▸ Collected data entries:
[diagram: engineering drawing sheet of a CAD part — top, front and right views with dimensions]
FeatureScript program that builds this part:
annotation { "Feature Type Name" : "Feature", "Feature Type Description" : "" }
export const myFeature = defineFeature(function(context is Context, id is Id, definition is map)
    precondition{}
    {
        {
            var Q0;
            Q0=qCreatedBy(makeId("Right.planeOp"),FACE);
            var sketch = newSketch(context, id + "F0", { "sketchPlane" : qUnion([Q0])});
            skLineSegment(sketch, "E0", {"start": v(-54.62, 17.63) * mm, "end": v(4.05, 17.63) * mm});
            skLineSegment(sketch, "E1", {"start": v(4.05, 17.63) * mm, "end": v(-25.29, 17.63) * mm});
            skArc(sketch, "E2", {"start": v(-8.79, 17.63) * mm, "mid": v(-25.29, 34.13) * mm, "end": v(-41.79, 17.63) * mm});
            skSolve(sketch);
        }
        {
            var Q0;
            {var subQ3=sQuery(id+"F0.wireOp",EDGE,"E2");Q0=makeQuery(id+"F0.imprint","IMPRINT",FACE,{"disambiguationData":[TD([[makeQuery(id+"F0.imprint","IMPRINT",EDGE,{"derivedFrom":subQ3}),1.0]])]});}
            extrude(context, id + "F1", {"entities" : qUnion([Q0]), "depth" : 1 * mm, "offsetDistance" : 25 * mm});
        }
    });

▸ Request:
Copy every row above word for word, with nothing changed.

▸ Expected answer:
[diagram: engineering drawing sheet of a CAD part — top, front and right views with dimensions]
FeatureScript program that builds this part:
annotation { "Feature Type Name" : "Feature", "Feature Type Description" : "" }
export const myFeature = defineFeature(function(context is Context, id is Id, definition is map)
    precondition{}
    {
        {
            var Q0;
            Q0=qCreatedBy(makeId("Right.planeOp"),FACE);
            var sketch = newSketch(context, id + "F0", { "sketchPlane" : qUnion([Q0])});
            skLineSegment(sketch, "E0", {"start": v(-54.62, 17.63) * mm, "end": v(4.05, 17.63) * mm});
            skLineSegment(sketch, "E1", {"start": v(4.05, 17.63) * mm, "end": v(-25.29, 17.63) * mm});
            skArc(sketch, "E2", {"start": v(-8.79, 17.63) * mm, "mid": v(-25.29, 34.13) * mm, "end": v(-41.79, 17.63) * mm});
            skSolve(sketch);
        }
        {
            var Q0;
            {var subQ3=sQuery(id+"F0.wireOp",EDGE,"E2");Q0=makeQuery(id+"F0.imprint","IMPRINT",FACE,{"disambiguationData":[TD([[makeQuery(id+"F0.imprint","IMPRINT",EDGE,{"derivedFrom":subQ3}),1.0]])]});}
            extrude(context, id + "F1", {"entities" : qUnion([Q0]), "depth" : 1 * mm, "offsetDistance" : 25 * mm});
        }
    });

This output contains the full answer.